=== SUPPLIED TEXT ===
=== Section Start ===

After many years in the school of hard knocks I now frame my new client onboarding process to incentivize an ask first / act later process. I have a PITA uplift pricing. And, I have a disengagement process.

L’achat a été fait au personnel, peu importe l’origine du financement. Vu le délai de 2 mois, il n’y aura même pas de conséquences pour l’argent emprunté de la Cie.

ok then

Just for fun, let us illustrate what happened here if this was an ordinary employee of the corporation, and we were reading about it in a newspaper report:

"Today, our reporter spoke with expert accountant Nabeel Nawaz, who has been credited with discovering an embezzlement, which almost went undetected.

An employee had withdrawn and embezzled funds from the corporation on multiple occasions without any authorization to do so, over a 2 month period.
The perpetrator almost got away with it, because he paid back the money he had stolen before the books of account had been given to our eagle-eyed expert tax accountant.
It was later discovered that the perpetrator had a real-estate gambling addiction, which fueled his offences.

=== Section End ===

=== TASKS TO PERFORM ===
• a. Answer these questions from the forum text:
(i) Besides a PITA uplift pricing, what process does the first paragraph's writer say they have?
(ii) Over what period were funds taken from the corporation in the newspaper scenario?
(iii) What addiction was later found to have fueled the perpetrator's offences?
• b. Please transcribe the part of the forum text that opens with the words containing "An employee had" and closes with "fueled his offences.".
The items that come next are separate material, unrelated to the forum text.

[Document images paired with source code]
=== Section Start ===

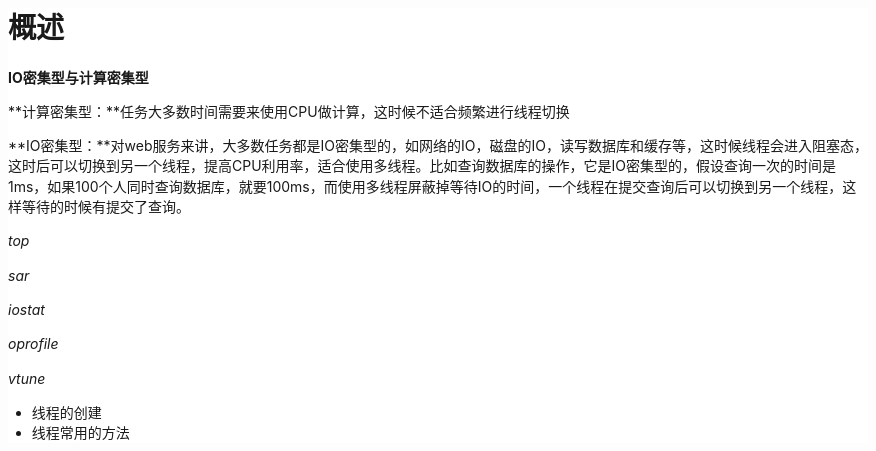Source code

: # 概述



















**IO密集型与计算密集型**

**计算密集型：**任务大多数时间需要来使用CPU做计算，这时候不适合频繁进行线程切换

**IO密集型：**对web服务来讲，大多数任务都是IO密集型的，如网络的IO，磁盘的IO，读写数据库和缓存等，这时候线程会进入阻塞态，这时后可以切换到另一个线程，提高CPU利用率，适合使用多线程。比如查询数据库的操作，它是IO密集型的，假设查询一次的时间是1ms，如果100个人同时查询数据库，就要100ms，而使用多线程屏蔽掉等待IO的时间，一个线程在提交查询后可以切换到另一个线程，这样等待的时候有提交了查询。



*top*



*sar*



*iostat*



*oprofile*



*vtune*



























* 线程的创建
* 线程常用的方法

=== Section End ===
=== Section Start ===

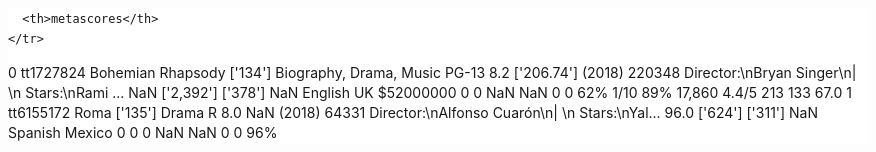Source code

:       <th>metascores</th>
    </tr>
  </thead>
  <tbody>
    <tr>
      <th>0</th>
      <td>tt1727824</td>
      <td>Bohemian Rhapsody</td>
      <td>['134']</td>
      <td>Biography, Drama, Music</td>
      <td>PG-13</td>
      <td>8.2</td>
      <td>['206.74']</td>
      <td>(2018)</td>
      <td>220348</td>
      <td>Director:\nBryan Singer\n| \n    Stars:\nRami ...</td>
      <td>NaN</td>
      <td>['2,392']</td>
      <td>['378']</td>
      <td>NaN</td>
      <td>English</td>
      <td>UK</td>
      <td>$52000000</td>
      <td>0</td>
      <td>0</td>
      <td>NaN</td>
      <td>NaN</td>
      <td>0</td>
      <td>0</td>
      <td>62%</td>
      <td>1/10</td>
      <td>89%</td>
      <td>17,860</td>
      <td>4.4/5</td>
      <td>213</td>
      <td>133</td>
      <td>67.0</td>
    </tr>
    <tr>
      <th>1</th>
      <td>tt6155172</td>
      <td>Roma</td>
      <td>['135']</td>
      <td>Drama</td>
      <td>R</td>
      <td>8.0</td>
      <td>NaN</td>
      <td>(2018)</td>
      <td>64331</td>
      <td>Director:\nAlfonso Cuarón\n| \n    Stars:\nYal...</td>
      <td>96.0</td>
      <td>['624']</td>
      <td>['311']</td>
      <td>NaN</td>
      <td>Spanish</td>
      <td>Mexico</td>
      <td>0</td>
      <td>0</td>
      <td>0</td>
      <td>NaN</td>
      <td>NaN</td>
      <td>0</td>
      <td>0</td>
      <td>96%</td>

=== Section End ===

=== SOLUTIONS ===
• a.
(i) A disengagement process.
(ii) A 2 month period.
(iii) A real-estate gambling addiction.

• b.
An employee had withdrawn and embezzled funds from the corporation on multiple occasions without any authorization to do so, over a 2 month period.
The perpetrator almost got away with it, because he paid back the money he had stolen before the books of account had been given to our eagle-eyed expert tax accountant.
It was later discovered that the perpetrator had a real-estate gambling addiction, which fueled his offences.